Wes and Katie’s yard, before.
Wes and Katie’s yard, before.

A big priority in demolishing said wasteland was to create a space that encouraged native pollinators and wildlife back into the fold. So in short succession, here are four things we considered in welcoming the wild into this sleepy neighborhood but can also be applied to gardens beyond Alabama state lines.

A List of (Some of) the Plants We Used in This Southeastern Garden

Courtesy of Nick Spain
  • Penstemon digitalis
  • Viburnum dentatum
  • Itea virginica
  • Monarda fistulosa
  • Heuchera villosa
  • Geranium maculatum
  • Oenothera lindheimeri

Plan for More Than Just Bees 

The yard, under construction.

You’ve probably heard about the extreme decline in our honeybee population. While it’s very important to consider the various species of bees and ongoing efforts to rectify this situation when designing a garden, in reality bees are part of a much larger web of pollinating species—from beetles and moths to hummingbirds and more. Because of this, it’s critical to plan for a variety of flower shapes and bloom times.

Hummingbirds have adapted their beaks to tubular flowers, and moths are attracted to light flowers that are night scented. Tools like the National Wildlife Association’s Native Plant Finder are a great resource to reference just what pollinator species a native plant will benefit. 

All Pollen Is Not Created Equal

Just because a plant is pollen rich doesn’t necessarily mean that it’s going to be great for our native pollinators. Why? Because many growers use a group of systemic insecticides known as neonicotinoids. A chemical cousin of nicotine, the compound is used to deter sap-sucking insects, but it’s ultimately expressed in all parts of the plant, including its pollen. Studies on bees show the compound can build up in colonies over time and lead to a host of issues that ultimately cause death, similar to how mercury builds up in fish populations. So it’s important to choose material that has been grown organically or to ask your nursery if it knows what chemicals have been used, since the insecticide is currently banned or regulated in only four U.S. states. 

Nix All That Mulch

The yard, under construction.

Mulch will always be a crucial part of every garden. It effectively keeps roots cool and the ground moist so that you have happier plants. But if you treat each and every single plant as an island meant to stand alone in a sea of brown mulch, you’re missing the point.

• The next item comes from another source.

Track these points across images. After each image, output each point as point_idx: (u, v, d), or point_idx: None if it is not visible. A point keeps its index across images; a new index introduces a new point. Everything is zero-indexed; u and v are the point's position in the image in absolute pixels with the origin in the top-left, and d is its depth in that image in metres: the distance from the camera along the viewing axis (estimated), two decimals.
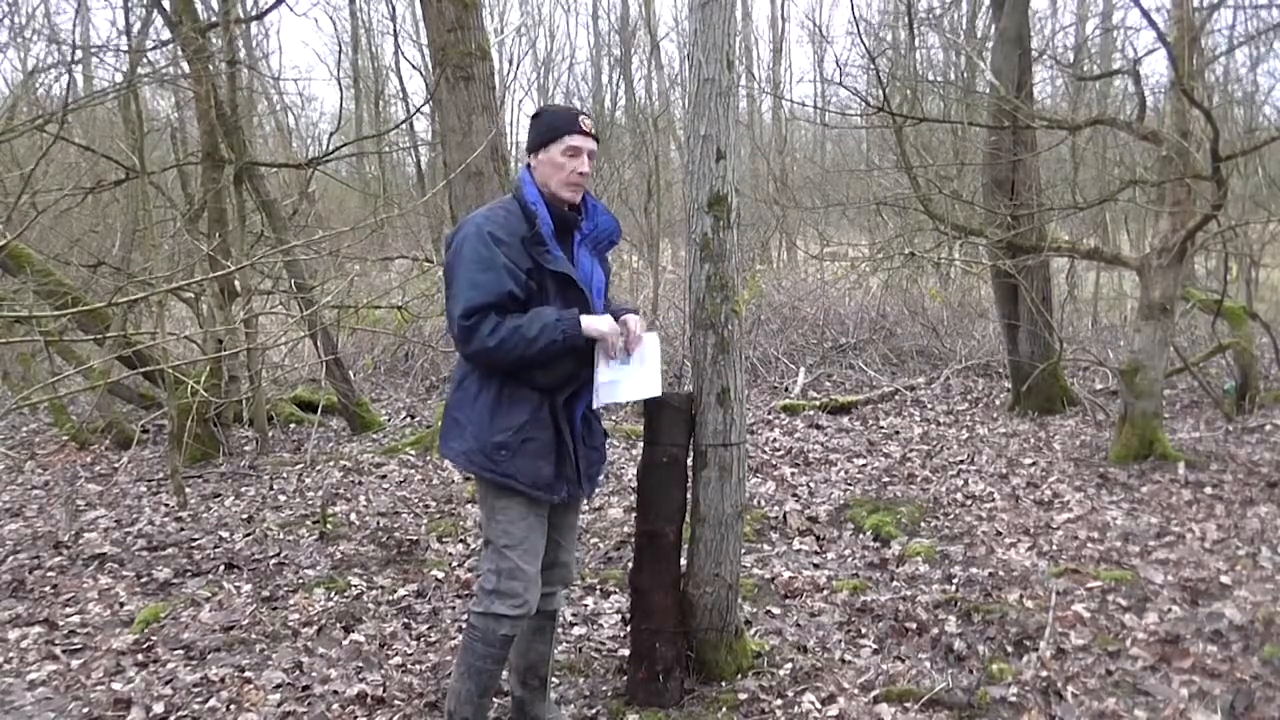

Instead, think about planting densely and using plants to create a living layer of mulch by employing a mix of ground covers and low-mounding perennials in between shrubs and vertical species. You’ll be creating a multitude of microclimates for different pollinators to inhabit with the added benefit of suppressing weeds and reducing the need for weeding later in the season. 

Reconsider Aesthetics

Oftentimes the wilder landscapes that prove beneficial to pollinators are considered “messy” in the traditional horticultural sense. However, there are subtle clues that show a human visitor that an outdoor space is managed, which the landscape designer Claudia West calls “cues for care.” This can be as simple as neatly edging the front of a bed or creating a mown path through a meadow. Additionally, structural elements like the rectilinear brick pathways and clipped box we used at Wes and Katie’s can serve as an excellent foil for all that vivaciousness. Gardens like Stoneleigh in Pennsylvania are even making a case that structural elements like pruned hedges can be made using all kinds of native, pollinator-friendly species.

The garden is now in its second season, and even though it is still very much a work in progress, this spring I received a flood of texts from Wes and Katie about new visitors to the garden, the most-welcomed one being their newborn daughter. I’m excited by the fact that she will get to exist in this garden surrounded by nature; that maybe she will learn to walk or scrape her knee or sneak around with friends in this space we created. I’m excited that she will let life in.